## Dataset extract
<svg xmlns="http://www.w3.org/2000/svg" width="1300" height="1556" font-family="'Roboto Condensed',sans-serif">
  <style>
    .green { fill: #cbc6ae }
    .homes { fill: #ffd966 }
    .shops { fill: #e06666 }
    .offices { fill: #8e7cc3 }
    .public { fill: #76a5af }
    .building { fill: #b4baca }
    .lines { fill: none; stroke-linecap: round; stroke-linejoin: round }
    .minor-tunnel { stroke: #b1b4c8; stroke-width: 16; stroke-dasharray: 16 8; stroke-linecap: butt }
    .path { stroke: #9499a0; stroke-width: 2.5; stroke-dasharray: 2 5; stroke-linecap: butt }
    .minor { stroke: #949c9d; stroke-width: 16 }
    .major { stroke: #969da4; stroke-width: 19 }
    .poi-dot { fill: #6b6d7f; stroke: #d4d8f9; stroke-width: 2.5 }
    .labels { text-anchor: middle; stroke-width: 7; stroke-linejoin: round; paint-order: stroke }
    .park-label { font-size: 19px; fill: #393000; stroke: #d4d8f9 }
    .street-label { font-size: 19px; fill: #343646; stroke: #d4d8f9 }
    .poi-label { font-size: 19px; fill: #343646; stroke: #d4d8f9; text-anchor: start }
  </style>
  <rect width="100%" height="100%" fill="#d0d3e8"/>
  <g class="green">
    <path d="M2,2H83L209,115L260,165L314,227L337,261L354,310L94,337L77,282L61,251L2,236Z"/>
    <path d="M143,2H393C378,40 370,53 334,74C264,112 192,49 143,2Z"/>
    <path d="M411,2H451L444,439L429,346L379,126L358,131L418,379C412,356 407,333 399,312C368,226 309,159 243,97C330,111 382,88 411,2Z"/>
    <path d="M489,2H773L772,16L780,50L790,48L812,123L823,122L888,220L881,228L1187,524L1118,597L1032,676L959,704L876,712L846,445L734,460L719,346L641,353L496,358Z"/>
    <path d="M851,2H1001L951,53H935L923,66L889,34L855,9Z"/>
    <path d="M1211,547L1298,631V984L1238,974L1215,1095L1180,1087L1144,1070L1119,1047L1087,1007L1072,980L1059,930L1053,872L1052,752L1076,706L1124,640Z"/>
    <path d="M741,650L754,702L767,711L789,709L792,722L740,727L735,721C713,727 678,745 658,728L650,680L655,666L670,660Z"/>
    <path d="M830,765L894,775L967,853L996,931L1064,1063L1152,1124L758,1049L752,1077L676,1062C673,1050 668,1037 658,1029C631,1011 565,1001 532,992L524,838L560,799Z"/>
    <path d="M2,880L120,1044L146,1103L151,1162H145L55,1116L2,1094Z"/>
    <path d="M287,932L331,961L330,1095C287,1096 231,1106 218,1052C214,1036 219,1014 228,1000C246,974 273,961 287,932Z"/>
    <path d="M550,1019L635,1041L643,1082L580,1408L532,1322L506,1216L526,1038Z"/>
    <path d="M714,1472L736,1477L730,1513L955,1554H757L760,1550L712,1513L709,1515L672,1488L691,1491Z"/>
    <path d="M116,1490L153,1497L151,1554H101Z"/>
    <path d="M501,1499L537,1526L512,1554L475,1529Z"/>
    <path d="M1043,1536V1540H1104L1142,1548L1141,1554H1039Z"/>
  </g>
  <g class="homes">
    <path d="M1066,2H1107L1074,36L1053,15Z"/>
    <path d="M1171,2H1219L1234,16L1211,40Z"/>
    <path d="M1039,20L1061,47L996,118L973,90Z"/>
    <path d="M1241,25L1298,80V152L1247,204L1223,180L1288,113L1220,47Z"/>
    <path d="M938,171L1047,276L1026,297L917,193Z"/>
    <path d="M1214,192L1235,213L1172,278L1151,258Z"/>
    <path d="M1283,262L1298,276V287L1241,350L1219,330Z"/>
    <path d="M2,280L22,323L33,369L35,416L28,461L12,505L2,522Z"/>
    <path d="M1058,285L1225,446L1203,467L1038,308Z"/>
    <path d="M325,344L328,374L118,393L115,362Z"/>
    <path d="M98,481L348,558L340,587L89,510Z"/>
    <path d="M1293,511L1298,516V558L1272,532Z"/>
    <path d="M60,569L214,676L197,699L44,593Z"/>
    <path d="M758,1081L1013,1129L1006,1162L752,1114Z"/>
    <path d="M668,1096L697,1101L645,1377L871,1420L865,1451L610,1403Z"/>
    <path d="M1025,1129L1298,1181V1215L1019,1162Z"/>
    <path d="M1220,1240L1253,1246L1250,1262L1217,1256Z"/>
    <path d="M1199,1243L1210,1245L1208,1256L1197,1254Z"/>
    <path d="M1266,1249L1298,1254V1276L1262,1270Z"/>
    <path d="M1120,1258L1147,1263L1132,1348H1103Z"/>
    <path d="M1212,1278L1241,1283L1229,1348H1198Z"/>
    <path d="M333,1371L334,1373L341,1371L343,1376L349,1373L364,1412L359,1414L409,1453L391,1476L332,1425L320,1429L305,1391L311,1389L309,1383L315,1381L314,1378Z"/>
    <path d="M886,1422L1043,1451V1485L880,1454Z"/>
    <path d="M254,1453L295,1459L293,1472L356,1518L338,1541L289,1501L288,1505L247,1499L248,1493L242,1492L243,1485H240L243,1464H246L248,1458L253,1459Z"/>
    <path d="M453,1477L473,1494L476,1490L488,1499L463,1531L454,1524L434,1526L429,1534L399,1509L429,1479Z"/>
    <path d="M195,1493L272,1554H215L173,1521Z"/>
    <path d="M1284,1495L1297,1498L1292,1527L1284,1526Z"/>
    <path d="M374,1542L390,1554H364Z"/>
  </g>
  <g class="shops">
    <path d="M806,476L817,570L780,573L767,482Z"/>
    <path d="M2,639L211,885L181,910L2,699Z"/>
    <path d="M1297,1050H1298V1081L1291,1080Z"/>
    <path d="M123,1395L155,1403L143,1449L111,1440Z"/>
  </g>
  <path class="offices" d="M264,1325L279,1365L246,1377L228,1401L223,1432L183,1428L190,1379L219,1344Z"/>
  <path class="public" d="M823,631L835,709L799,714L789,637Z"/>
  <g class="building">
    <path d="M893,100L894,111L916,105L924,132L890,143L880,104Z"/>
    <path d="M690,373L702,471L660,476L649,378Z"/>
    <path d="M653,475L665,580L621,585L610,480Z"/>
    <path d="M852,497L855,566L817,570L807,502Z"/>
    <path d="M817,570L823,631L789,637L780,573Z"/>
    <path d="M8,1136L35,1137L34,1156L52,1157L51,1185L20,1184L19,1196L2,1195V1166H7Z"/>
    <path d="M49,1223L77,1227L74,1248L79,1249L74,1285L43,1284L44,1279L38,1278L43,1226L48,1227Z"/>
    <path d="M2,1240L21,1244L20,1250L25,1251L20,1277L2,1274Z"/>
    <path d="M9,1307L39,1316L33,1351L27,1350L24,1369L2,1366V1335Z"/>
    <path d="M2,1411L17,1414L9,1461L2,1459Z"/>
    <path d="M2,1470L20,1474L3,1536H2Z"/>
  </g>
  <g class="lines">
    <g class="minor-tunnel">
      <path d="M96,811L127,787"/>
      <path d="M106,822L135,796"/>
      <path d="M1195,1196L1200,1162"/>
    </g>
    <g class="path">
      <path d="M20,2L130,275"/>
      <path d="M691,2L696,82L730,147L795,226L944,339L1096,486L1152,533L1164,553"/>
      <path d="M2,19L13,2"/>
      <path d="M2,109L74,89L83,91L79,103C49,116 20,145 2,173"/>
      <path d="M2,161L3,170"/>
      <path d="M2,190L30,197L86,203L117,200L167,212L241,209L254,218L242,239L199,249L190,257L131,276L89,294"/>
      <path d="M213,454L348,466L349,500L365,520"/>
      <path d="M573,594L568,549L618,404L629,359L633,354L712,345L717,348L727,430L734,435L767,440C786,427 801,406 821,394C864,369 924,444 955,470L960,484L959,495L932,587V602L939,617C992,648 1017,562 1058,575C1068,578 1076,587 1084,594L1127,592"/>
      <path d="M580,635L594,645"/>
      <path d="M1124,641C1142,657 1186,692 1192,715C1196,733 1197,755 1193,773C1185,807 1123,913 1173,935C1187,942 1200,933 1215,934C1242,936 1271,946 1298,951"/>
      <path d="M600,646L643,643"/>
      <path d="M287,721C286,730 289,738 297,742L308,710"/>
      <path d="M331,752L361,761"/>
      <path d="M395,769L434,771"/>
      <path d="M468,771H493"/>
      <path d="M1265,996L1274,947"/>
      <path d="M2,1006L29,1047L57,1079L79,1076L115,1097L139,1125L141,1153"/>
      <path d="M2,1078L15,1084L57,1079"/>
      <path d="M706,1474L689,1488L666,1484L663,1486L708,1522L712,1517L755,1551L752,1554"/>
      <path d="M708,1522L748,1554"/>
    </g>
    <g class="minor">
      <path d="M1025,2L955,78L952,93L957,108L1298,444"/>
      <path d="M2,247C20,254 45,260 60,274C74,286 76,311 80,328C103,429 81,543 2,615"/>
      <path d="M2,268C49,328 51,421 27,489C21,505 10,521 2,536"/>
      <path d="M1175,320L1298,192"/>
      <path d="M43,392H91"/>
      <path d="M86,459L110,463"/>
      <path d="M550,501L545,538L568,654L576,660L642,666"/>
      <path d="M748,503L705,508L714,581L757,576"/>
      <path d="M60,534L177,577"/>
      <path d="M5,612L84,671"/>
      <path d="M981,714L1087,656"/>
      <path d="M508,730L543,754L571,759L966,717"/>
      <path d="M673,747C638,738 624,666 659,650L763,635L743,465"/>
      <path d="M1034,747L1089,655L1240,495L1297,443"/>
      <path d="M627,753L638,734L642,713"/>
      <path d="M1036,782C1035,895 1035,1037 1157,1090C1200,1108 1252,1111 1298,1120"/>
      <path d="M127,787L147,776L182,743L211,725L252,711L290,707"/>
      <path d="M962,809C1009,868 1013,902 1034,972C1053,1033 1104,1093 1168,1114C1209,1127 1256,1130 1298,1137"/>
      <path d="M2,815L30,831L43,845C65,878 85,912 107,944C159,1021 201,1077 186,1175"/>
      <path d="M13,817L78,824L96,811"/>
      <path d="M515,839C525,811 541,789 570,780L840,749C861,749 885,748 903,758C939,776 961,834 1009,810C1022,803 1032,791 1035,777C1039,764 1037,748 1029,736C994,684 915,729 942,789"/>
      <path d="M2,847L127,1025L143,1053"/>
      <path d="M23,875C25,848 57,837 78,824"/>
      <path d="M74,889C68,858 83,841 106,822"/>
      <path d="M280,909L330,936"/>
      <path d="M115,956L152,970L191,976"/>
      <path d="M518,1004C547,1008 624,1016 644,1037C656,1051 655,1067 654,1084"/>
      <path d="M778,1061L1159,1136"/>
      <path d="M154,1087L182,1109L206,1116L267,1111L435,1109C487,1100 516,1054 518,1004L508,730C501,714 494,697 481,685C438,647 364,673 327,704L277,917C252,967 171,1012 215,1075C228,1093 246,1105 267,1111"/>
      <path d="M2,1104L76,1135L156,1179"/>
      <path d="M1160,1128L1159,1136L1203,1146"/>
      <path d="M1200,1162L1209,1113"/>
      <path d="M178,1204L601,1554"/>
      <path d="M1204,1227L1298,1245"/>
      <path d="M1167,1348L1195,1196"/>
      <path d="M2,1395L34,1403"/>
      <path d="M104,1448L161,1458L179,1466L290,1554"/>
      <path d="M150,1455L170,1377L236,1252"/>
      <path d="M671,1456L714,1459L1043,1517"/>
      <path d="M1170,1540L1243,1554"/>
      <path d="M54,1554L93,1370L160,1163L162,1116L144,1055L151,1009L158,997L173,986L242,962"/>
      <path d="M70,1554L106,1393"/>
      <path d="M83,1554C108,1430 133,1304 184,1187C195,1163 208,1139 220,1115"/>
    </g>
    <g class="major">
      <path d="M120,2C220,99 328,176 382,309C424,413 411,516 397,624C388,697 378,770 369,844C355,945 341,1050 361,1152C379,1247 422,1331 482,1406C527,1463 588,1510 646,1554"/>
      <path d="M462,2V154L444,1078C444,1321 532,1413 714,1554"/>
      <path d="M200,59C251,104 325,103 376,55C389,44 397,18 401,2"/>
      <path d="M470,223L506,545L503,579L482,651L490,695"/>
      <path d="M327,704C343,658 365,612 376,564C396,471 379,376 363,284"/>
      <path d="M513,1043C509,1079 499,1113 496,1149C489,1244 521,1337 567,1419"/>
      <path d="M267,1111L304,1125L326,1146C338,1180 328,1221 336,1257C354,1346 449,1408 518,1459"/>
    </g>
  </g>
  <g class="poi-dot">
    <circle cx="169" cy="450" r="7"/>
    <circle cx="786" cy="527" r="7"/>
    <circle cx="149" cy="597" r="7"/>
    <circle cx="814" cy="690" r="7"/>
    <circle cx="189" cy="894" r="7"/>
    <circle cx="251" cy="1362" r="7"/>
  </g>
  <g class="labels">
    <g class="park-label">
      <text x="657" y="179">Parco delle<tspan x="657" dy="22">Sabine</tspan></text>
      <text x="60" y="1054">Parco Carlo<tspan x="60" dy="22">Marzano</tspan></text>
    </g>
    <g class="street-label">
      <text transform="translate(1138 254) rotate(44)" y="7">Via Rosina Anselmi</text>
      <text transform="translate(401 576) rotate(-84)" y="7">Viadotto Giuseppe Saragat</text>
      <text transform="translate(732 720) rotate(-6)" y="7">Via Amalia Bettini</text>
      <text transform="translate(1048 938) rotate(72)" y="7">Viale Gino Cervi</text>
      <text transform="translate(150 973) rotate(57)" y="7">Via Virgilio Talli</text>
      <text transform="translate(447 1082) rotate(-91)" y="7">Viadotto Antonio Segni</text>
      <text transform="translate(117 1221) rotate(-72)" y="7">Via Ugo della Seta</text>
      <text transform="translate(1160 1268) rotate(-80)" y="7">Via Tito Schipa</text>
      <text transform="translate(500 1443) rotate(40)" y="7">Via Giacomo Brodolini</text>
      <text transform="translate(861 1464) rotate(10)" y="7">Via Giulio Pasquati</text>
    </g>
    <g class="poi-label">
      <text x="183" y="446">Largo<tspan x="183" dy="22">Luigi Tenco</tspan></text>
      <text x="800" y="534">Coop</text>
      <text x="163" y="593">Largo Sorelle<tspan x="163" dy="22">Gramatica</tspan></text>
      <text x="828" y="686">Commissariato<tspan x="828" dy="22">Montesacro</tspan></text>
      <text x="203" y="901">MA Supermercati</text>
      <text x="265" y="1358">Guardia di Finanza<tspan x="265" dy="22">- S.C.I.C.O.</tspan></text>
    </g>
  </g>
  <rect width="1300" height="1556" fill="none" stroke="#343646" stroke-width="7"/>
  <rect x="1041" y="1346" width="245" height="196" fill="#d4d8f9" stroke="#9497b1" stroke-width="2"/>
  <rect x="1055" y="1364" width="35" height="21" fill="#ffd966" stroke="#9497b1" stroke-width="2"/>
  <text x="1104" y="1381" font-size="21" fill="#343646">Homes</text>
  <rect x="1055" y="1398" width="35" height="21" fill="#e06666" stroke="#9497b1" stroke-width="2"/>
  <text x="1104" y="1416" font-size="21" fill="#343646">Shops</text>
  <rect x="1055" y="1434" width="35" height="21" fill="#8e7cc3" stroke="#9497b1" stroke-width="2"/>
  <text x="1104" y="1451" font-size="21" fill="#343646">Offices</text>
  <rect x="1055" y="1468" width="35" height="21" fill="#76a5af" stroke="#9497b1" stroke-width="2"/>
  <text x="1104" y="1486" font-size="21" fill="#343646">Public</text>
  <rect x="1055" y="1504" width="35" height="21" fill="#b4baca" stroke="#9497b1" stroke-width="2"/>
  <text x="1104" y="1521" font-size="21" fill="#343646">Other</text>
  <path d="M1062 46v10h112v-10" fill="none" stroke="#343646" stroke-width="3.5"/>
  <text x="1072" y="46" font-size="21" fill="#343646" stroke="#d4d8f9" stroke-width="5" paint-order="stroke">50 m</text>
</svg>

## What you have to do
If a line of the entries holds the word "lines", copy it out.

## Solution for this problem
    .lines { fill: none; stroke-linecap: round; stroke-linejoin: round }
  <g class="lines">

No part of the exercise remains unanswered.